(Data for this exercise Opens)

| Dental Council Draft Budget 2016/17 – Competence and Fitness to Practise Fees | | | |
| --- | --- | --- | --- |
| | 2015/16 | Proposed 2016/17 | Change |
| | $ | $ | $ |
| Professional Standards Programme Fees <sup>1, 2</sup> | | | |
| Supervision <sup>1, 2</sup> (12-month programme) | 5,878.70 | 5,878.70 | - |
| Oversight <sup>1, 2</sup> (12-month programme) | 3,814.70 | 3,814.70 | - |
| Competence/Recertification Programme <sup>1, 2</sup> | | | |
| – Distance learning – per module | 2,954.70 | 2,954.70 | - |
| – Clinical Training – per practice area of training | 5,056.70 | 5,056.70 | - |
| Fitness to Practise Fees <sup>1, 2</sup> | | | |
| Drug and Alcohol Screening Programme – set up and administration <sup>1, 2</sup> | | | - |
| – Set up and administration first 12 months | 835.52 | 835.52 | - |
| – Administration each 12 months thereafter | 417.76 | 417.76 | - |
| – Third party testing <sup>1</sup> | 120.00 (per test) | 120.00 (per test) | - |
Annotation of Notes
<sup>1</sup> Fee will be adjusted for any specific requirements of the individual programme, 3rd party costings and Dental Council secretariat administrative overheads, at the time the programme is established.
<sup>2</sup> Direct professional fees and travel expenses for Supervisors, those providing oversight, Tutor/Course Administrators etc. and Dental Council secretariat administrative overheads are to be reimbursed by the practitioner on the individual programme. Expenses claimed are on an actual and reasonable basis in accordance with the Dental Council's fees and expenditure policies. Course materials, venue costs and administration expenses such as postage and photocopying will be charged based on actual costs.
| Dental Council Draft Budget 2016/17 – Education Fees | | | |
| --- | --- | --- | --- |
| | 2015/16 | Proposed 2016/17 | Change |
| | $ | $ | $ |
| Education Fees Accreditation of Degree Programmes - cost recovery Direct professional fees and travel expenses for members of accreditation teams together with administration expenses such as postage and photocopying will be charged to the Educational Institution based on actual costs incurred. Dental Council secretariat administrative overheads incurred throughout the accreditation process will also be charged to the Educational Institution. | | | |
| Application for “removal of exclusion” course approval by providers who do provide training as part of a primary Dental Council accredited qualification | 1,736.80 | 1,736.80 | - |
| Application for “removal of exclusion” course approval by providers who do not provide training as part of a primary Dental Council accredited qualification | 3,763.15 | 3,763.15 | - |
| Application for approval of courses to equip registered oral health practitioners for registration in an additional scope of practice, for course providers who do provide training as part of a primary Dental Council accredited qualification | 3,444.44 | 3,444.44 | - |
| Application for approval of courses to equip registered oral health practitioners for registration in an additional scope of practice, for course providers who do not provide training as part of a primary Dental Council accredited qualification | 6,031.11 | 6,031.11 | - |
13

(Data for this exercise Closes)
(Data for this exercise Opens)

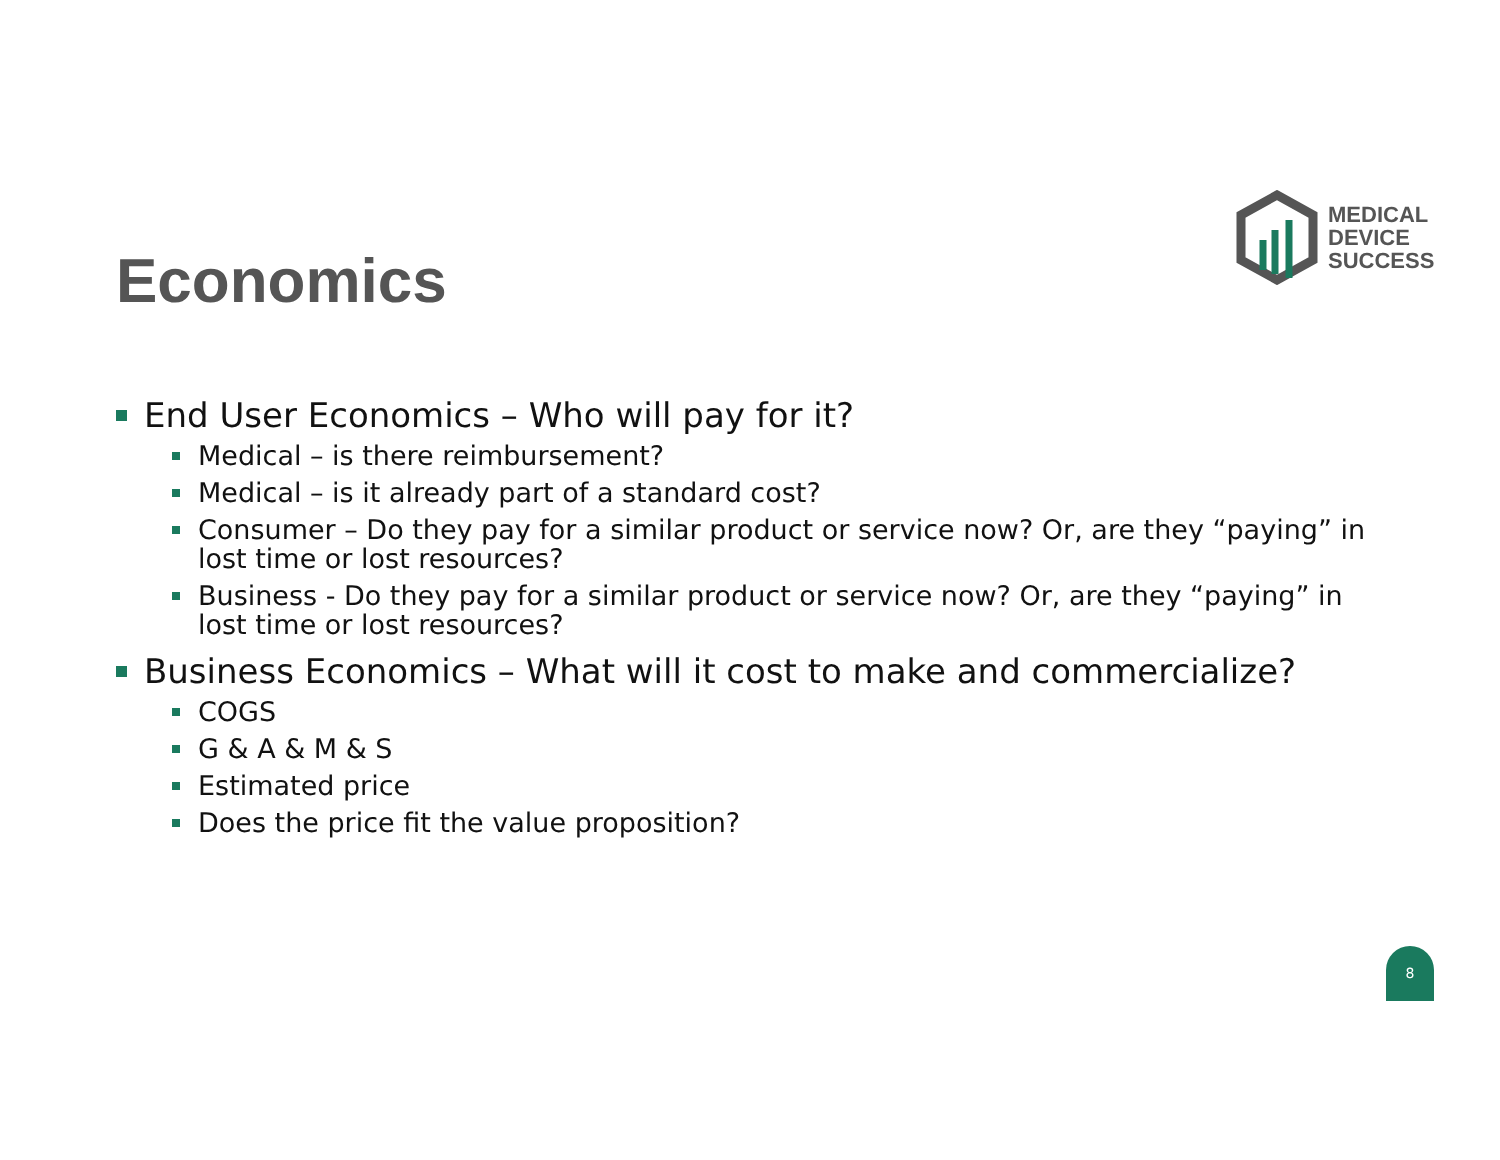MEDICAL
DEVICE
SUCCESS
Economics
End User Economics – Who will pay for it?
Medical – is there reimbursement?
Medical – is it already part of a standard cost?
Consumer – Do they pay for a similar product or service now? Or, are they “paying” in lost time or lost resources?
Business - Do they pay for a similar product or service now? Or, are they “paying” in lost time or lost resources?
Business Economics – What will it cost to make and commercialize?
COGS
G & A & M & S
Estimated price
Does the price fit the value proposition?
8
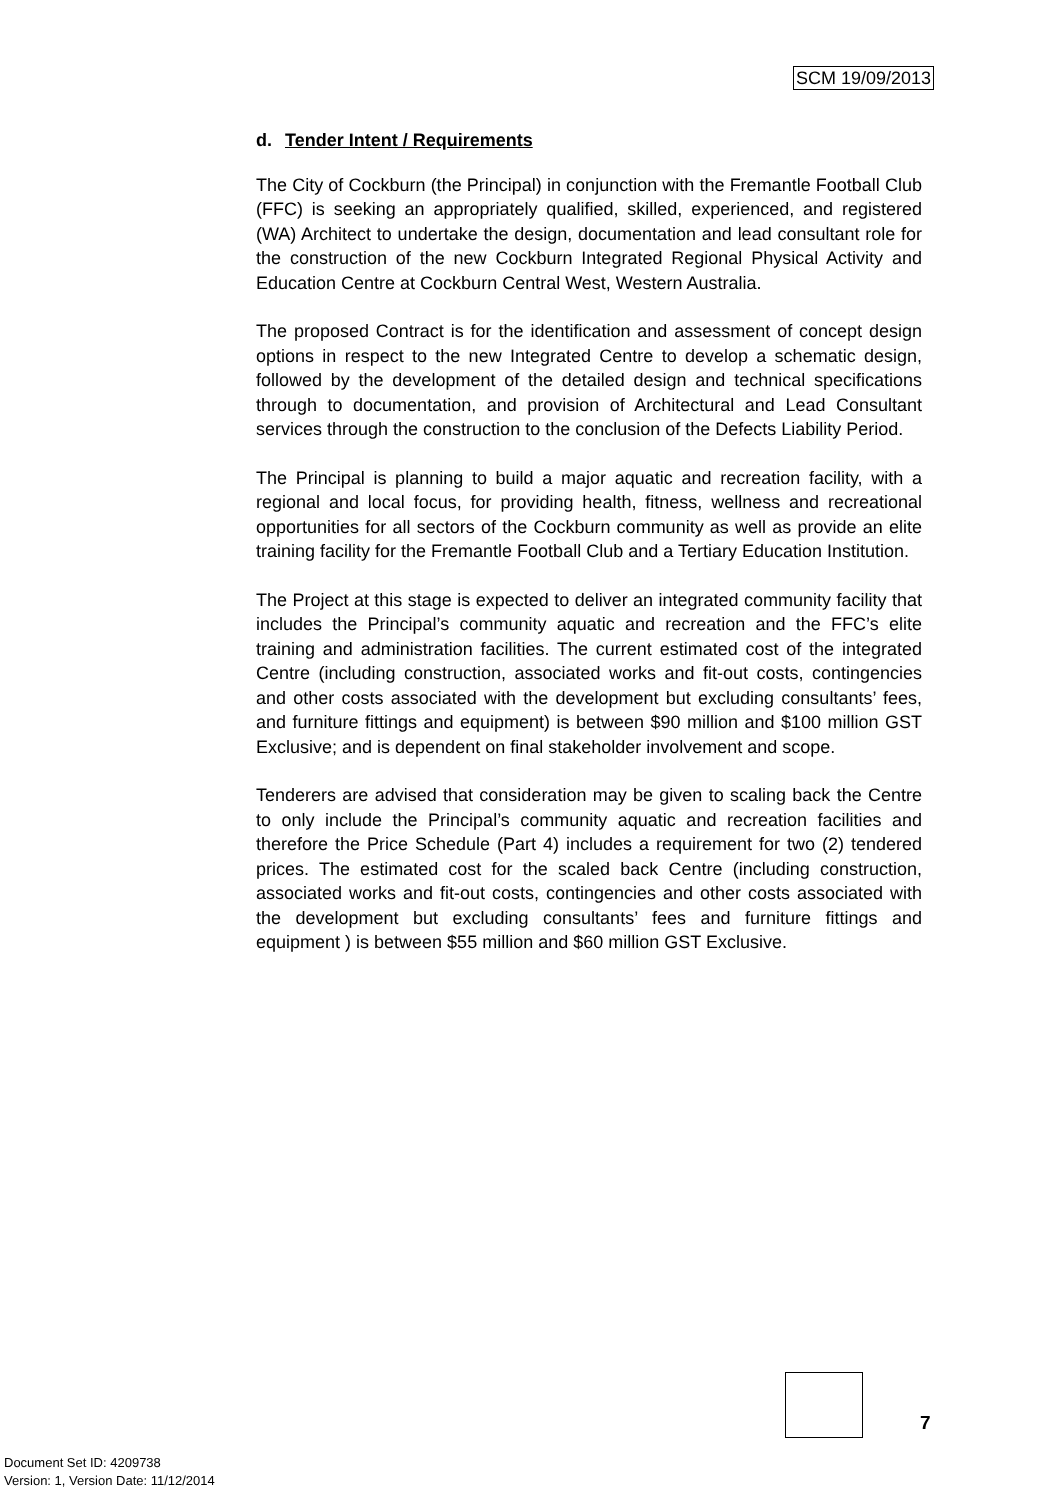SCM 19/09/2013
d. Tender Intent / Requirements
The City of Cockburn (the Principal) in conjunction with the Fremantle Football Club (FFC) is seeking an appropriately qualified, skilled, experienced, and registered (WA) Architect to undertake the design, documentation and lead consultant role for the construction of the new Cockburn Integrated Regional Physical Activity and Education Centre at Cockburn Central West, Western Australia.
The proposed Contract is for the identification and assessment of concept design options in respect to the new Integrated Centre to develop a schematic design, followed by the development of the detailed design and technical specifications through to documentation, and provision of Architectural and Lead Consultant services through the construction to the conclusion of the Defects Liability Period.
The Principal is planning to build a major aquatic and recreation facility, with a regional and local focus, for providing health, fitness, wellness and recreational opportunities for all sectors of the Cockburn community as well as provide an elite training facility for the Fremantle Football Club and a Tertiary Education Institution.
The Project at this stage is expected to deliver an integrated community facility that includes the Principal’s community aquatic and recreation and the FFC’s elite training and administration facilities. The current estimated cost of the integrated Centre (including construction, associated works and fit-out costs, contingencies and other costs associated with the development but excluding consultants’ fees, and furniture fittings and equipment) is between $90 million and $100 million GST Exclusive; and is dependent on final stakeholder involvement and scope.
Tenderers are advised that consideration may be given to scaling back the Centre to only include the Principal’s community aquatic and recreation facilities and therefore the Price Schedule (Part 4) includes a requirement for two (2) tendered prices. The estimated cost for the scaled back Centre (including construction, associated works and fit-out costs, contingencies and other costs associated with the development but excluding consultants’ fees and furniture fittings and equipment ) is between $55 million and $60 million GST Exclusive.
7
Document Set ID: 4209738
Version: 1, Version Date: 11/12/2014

(Data for this exercise Closes)
(Data for this exercise Opens)

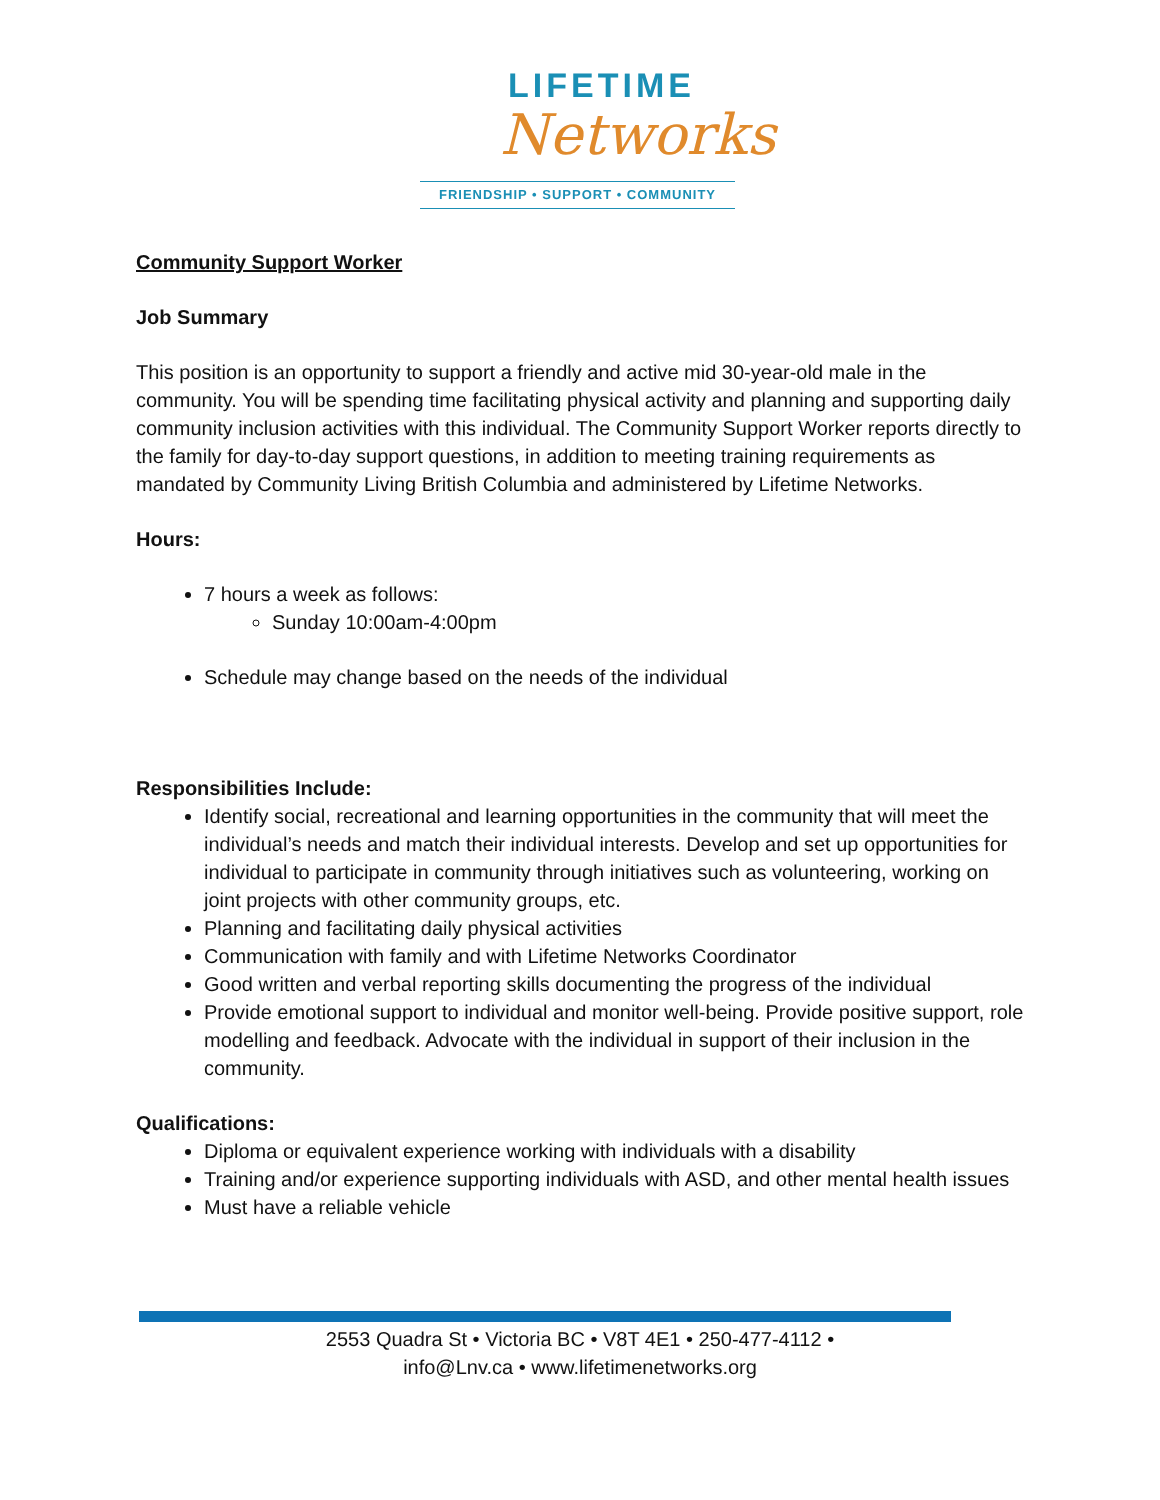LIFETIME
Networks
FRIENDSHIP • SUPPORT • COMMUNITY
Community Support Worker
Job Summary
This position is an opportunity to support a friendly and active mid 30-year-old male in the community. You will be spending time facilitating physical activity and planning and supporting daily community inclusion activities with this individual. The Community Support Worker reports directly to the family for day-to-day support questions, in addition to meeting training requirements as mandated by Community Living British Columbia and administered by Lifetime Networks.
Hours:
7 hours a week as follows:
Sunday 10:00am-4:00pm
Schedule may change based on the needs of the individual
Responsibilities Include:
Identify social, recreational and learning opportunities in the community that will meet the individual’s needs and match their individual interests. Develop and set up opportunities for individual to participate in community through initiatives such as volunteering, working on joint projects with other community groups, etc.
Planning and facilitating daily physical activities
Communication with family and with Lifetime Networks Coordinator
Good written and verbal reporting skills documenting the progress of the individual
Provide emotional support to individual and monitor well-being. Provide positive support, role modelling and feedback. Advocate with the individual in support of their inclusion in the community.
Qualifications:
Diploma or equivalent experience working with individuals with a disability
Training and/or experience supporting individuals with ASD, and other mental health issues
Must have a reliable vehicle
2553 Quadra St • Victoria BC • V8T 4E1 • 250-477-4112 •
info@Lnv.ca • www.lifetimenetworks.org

(Data for this exercise Closes)

=== Task requirements ===
Copy every line of the material above in which the string "recreational" can be found.

=== Task solution ===
The Principal is planning to build a major aquatic and recreation facility, with a regional and local focus, for providing health, fitness, wellness and recreational opportunities for all sectors of the Cockburn community as well as provide an elite training facility for the Fremantle Football Club and a Tertiary Education Institution.
Identify social, recreational and learning opportunities in the community that will meet the individual’s needs and match their individual interests. Develop and set up opportunities for individual to participate in community through initiatives such as volunteering, working on joint projects with other community groups, etc.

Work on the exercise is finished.